* [Exercises to complete]
1 - According to the op-ed on border walls, how many miles of walls and fences did the United States, India and Israel build in total?
2 - Continue the op-ed on border walls from its last sentence.

[Start Selected text]

Op-Ed Contributor
Something There Is That Doesn’t Love a Wall
 
Tsafrir Abayov/Associated Press
By REECE JONES
Published: August 27, 2012 
In his poem “Mending Wall,” Robert Frost challenges that truism that “Good 
fences make good neighbors.” 

Before I built a wall I’d ask to know 
What I was walling in or walling out, 
And to whom I was like to give offence. 
Something there is that doesn’t love a wall, 
That wants it down. 
Over the past decade, some of the world’s leading democracies built walls and 
fences on their borders. The United States, India and Israel — often 
respectively described as the world’s oldest democracy, the world’s largest 
democracy, and the most stable democracy in the Middle East — built 3,500 miles 
of walls and fences; enough to stretch all the way from New York to Los 
Angeles. 
All three countries contend that they are walling out terrorists. The Israeli 
government officially calls their wall the “anti-terrorist fence.” In 
congressional debates about the U.S. Secure Fence Act of 2006, supporters 
repeatedly linked the fence to terrorism, as Representative David Dreier said, 
“I hate the idea of our having to put up a fence. The fact of the matter is we 
have no choice. We have no choice because this week, as we marked the fifth 
anniversary of Sept. 11th, we are in the midst of a global war on terror. We 
face the threat of someone who would like to do us in coming across our 
border.” 
In 2012, however, the war on terror is winding down. Osama bin Laden is dead. 
Many suspected Al Qaeda leaders have been killed or captured and are being held 
indefinitely in U.S. prisons. Suicide bombings in Israel effectively stopped at 
the end of the Second Intifada in 2005. 
Although these walls and fences are among the most visible remnants of the war 
on terror, whether they are effective at preventing terrorism is debatable.

[End Selected text]
[Start Data]

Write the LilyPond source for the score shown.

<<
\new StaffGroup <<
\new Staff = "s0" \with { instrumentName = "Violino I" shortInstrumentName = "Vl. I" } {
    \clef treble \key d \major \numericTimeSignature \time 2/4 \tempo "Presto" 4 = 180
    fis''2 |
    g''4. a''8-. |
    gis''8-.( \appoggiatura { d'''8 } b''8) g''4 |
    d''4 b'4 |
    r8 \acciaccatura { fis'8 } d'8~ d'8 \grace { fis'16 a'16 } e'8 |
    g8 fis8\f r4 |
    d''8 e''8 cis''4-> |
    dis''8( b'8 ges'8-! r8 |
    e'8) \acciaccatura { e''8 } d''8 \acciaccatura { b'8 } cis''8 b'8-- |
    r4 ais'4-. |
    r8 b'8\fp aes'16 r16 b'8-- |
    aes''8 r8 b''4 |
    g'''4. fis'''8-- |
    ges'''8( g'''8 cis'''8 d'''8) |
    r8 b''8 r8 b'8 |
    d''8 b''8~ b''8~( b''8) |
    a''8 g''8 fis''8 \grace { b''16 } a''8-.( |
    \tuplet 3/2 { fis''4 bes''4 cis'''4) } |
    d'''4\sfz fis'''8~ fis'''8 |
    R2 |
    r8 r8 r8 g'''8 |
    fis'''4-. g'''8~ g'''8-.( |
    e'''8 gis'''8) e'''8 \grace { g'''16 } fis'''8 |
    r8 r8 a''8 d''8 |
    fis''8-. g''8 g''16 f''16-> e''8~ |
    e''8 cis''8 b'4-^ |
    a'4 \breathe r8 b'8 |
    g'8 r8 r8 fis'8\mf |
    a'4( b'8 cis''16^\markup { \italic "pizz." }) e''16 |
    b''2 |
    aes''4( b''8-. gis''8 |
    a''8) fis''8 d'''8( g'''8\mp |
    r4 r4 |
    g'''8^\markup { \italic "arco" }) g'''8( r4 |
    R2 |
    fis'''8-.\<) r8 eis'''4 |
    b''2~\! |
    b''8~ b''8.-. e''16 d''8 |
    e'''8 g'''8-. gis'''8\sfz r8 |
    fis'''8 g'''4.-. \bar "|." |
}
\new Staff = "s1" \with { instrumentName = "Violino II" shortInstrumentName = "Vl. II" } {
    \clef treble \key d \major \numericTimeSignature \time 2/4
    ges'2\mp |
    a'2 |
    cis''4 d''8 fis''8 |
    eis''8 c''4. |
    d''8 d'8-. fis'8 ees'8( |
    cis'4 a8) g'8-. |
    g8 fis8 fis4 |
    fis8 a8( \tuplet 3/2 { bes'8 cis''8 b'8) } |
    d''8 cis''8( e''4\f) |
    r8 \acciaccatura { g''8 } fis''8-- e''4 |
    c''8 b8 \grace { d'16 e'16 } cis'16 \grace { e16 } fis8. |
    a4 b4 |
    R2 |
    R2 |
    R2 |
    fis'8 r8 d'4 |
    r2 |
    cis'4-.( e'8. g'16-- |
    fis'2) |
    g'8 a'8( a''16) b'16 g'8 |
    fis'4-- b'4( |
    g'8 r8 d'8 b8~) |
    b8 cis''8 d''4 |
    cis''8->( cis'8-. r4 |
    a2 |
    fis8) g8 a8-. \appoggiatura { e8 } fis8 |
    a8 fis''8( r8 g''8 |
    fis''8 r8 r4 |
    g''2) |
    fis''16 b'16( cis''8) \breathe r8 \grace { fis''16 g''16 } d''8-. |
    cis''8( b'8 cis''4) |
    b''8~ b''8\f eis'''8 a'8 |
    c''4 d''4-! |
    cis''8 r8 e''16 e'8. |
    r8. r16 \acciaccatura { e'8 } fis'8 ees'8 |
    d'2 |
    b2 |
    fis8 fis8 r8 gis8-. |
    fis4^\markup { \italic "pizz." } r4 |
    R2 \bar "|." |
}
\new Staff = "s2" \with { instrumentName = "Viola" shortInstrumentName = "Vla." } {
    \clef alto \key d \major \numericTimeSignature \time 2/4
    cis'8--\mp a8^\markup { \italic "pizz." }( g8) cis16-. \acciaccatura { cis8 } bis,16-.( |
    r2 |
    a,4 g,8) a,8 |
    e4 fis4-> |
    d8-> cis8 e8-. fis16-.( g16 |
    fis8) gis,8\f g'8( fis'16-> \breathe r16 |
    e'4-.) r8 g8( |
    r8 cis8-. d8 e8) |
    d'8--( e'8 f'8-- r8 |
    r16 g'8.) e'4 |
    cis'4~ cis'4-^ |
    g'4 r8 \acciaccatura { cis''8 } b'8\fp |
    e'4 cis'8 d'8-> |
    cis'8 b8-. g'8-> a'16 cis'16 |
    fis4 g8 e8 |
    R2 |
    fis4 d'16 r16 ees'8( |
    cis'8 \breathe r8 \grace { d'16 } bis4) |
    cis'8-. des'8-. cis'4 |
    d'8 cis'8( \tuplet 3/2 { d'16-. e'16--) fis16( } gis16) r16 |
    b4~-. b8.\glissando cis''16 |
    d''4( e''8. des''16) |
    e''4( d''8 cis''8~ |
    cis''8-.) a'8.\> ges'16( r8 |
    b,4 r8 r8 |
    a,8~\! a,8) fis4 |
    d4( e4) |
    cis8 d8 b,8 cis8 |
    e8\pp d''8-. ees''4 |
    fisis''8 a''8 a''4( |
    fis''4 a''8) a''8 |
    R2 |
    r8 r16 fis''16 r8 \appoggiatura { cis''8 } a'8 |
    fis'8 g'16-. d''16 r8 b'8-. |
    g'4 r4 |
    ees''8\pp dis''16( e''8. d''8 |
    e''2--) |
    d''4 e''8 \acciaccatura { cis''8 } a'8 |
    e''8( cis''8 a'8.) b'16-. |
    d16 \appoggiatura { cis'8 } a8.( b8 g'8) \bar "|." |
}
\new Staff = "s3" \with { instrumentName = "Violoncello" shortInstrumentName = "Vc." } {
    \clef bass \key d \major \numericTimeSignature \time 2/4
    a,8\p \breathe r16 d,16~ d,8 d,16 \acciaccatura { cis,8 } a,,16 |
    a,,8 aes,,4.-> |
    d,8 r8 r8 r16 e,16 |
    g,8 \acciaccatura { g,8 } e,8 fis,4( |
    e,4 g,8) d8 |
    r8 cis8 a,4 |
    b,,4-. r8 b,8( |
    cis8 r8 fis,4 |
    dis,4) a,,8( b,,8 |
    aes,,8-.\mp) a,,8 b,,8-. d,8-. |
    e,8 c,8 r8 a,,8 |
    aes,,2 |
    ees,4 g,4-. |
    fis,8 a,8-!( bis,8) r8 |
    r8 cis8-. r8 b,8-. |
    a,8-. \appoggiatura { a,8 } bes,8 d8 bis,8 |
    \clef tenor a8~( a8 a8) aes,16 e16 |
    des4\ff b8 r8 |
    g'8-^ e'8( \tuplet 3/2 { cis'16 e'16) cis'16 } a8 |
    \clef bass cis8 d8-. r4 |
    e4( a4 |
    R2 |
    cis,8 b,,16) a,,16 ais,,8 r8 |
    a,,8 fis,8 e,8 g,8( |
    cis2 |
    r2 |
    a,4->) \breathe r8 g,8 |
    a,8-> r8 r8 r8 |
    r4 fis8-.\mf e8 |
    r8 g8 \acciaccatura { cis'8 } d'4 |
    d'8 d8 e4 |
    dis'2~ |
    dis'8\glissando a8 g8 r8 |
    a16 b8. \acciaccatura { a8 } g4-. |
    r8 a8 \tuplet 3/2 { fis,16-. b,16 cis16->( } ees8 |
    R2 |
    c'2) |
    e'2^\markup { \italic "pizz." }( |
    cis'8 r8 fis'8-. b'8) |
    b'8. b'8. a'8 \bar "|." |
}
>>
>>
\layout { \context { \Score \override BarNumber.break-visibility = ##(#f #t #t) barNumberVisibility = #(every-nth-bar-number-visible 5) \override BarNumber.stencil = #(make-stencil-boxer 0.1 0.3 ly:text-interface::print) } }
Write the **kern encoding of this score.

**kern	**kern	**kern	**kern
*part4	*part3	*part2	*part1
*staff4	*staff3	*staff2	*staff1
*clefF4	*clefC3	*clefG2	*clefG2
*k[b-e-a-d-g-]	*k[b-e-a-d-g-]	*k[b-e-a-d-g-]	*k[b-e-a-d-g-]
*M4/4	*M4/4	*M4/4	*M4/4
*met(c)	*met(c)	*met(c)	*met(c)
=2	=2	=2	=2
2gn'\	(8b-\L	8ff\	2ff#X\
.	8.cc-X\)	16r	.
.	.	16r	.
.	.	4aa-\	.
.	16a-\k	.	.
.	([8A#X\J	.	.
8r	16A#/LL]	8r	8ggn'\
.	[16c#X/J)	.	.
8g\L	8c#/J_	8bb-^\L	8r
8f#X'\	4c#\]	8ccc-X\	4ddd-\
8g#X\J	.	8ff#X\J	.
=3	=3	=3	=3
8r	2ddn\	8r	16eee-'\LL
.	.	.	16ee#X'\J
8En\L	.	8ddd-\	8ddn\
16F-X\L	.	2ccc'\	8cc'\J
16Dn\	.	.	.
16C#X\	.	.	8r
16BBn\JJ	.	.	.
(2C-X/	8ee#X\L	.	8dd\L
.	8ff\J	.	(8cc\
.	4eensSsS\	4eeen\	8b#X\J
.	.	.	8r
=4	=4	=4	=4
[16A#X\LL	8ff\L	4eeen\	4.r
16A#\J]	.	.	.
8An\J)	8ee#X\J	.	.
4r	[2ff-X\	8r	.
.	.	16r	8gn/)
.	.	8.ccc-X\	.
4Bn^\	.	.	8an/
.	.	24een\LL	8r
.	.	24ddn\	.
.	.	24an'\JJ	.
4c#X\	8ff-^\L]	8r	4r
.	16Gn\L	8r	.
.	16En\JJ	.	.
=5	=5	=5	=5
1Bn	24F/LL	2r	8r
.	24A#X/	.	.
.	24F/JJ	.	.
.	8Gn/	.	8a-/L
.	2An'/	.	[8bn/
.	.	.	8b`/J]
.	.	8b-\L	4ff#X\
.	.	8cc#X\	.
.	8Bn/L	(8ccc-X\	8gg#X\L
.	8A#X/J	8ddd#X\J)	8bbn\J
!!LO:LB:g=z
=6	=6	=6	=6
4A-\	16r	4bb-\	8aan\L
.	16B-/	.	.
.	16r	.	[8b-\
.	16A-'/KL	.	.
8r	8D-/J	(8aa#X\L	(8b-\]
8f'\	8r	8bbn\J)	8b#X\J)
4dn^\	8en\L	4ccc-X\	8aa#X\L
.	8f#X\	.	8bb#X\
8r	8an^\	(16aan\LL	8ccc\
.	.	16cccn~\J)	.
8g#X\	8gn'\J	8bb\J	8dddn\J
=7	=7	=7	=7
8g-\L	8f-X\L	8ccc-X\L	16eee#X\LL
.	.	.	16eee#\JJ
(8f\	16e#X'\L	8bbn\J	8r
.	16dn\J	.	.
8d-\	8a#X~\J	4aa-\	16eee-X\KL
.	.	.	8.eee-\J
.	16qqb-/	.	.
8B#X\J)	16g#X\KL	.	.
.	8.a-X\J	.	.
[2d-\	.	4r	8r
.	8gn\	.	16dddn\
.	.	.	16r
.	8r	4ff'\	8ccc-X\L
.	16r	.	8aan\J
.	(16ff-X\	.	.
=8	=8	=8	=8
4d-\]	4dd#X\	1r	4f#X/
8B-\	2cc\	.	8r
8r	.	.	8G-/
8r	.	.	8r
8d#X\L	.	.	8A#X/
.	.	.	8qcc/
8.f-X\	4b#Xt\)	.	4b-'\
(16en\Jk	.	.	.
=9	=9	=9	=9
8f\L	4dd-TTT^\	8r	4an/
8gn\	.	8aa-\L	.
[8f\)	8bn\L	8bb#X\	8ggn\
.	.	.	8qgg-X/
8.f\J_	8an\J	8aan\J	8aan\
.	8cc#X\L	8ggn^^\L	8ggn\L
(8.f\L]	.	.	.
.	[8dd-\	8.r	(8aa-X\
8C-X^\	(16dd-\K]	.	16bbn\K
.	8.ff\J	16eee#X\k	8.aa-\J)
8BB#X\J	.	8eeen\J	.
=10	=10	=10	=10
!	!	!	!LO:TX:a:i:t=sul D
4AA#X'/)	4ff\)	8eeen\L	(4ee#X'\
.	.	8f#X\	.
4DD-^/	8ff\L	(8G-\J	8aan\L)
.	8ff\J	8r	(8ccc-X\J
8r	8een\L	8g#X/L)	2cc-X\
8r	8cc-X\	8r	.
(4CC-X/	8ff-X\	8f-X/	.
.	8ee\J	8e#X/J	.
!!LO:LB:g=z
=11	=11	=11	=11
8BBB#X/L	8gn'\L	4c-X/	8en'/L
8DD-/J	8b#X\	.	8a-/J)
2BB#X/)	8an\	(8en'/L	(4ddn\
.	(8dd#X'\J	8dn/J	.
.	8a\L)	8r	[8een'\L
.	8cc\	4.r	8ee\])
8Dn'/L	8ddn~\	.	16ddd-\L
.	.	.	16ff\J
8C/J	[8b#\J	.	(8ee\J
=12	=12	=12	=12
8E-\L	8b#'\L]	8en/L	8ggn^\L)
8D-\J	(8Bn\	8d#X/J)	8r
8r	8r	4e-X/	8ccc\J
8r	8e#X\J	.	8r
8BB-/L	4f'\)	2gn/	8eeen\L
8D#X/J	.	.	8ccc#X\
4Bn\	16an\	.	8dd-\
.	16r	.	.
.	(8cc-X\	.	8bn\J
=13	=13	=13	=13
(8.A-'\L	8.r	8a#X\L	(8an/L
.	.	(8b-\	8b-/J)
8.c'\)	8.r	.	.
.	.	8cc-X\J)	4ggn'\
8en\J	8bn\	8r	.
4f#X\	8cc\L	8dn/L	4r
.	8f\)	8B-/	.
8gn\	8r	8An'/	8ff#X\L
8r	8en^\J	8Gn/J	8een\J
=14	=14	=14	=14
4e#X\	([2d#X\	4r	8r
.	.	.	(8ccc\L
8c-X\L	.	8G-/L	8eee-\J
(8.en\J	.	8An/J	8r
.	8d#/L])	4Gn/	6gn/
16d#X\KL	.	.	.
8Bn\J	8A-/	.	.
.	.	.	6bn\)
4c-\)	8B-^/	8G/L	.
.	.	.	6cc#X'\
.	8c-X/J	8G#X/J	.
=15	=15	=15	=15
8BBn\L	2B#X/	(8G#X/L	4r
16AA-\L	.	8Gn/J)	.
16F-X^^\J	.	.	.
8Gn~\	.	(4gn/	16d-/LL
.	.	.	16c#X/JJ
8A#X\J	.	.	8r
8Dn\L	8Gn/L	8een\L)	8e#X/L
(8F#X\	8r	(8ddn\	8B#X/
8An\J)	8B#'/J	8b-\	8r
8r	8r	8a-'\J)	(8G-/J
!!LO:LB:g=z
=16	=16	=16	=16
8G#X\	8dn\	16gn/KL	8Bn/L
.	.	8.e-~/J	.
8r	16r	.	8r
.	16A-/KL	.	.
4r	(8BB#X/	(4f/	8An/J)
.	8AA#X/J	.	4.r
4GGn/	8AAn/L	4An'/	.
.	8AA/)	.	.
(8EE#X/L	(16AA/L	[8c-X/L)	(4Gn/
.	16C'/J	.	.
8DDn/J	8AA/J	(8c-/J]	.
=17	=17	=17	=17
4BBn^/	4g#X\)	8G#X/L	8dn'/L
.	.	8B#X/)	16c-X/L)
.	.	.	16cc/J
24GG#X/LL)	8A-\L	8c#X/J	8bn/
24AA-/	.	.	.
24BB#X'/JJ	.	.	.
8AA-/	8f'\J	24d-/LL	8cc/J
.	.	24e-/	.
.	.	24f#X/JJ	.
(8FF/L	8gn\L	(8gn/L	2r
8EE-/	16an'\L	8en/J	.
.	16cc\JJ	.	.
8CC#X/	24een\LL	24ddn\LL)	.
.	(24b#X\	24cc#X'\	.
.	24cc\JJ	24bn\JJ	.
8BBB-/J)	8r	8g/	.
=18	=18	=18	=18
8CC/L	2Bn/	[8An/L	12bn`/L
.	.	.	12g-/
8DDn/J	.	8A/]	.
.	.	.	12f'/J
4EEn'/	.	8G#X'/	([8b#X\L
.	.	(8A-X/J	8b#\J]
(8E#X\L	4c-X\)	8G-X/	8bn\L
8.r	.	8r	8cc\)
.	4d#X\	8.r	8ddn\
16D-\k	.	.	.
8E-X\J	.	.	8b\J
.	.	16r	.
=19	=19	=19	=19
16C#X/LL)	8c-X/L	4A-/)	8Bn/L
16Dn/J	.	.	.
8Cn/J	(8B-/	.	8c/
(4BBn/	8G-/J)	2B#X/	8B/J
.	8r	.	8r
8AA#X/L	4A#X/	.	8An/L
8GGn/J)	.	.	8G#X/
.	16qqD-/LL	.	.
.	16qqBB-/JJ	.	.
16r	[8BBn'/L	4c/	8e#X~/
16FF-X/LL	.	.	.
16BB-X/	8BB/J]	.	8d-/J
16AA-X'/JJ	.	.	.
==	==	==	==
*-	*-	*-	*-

[End Data]

* [Exercise responses]
1 - 3,500 miles

2 -
First, as Michael Chertoff, then the secretary of the Department of Homeland 
Security, stated in 2007, “I think the fence has come to assume a certain kind 
of symbolic significance which should not obscure the fact that it is a much 
more complicated problem than putting up a fence which someone can climb over 
with a ladder or tunnel under with a shovel.” The current secretary, Janet 
Napolitano, made a similar observation in 2005 when she was the governor of 
Arizona: “Show me a 50-foot wall and I’ll show you a 51-foot ladder at the 
border. That’s the way the border works.” 
Second, walls are expensive to build and maintain. The U.S. government 
estimates that each mile of fencing on the Mexican border will cost $20 million 
over the fence’s 20-year life span. The Israeli and Indian barriers cost 
several billion dollars each. In all three countries, the barriers were among 
the largest infrastructure projects of the past decade. 
Third, none of these three border security projects completely enclose the 
border. The U.S. fence only covers one third of the Mexican border, the Israeli 
project is two thirds done, and the Indian fences mark approximately 80 percent 
of the Pakistan and Bangladesh borders. 
Finally, there is always legitimate cross-border traffic. The U.S.-Mexico 
border is the most crossed in the world. In Israel, there are tens of thousands 
of settlers who live on the Palestinian side of the wall but demand easy access 
back to Israel through checkpoints. India built hundreds of gates in their 
fence on the Bangladesh border to allow farmers access to lands on the other 
side. All of these legitimate cross-border movements provide cover for others 
who want to immigrate, smuggle contraband, or carry out an attack. Indeed, all 
of the Sept. 11 hijackers entered the U.S. with valid visas through airports. 
What, then, is the long-term impact of these expensive and apparently 
ineffective border walls? The answer lies in Frost’s concern about whom the 
wall might offend. For those on the Palestinian side, the massive concrete 
wall, double the height of the Berlin Wall, symbolizes the violence of the 
Israeli occupation of the West Bank. For the large Muslim minority in India, 
the barbed wire symbolizes the scars of partition and marginalization. For 
Latinos in the United States, the fence in the desert symbolizes America’s 
discriminatory immigration laws. The walls have become emblematic of America’s, 
India’s and Israel’s exclusionary policies rather than their ideals of freedom 
and democracy. 
Good fences make good neighbors? Maybe we should take a different line from 
Frost’s poem: “There where it is, we do not need the wall.” 
Reece Jones is an associate professor of geography at the University of Hawaii 
and the author of “Border Walls: Security and the War on Terror in the United 
States, India and Israel.” 
A version of this op-ed appeared in print on August 28, 2012, in The 
International Herald Tribune.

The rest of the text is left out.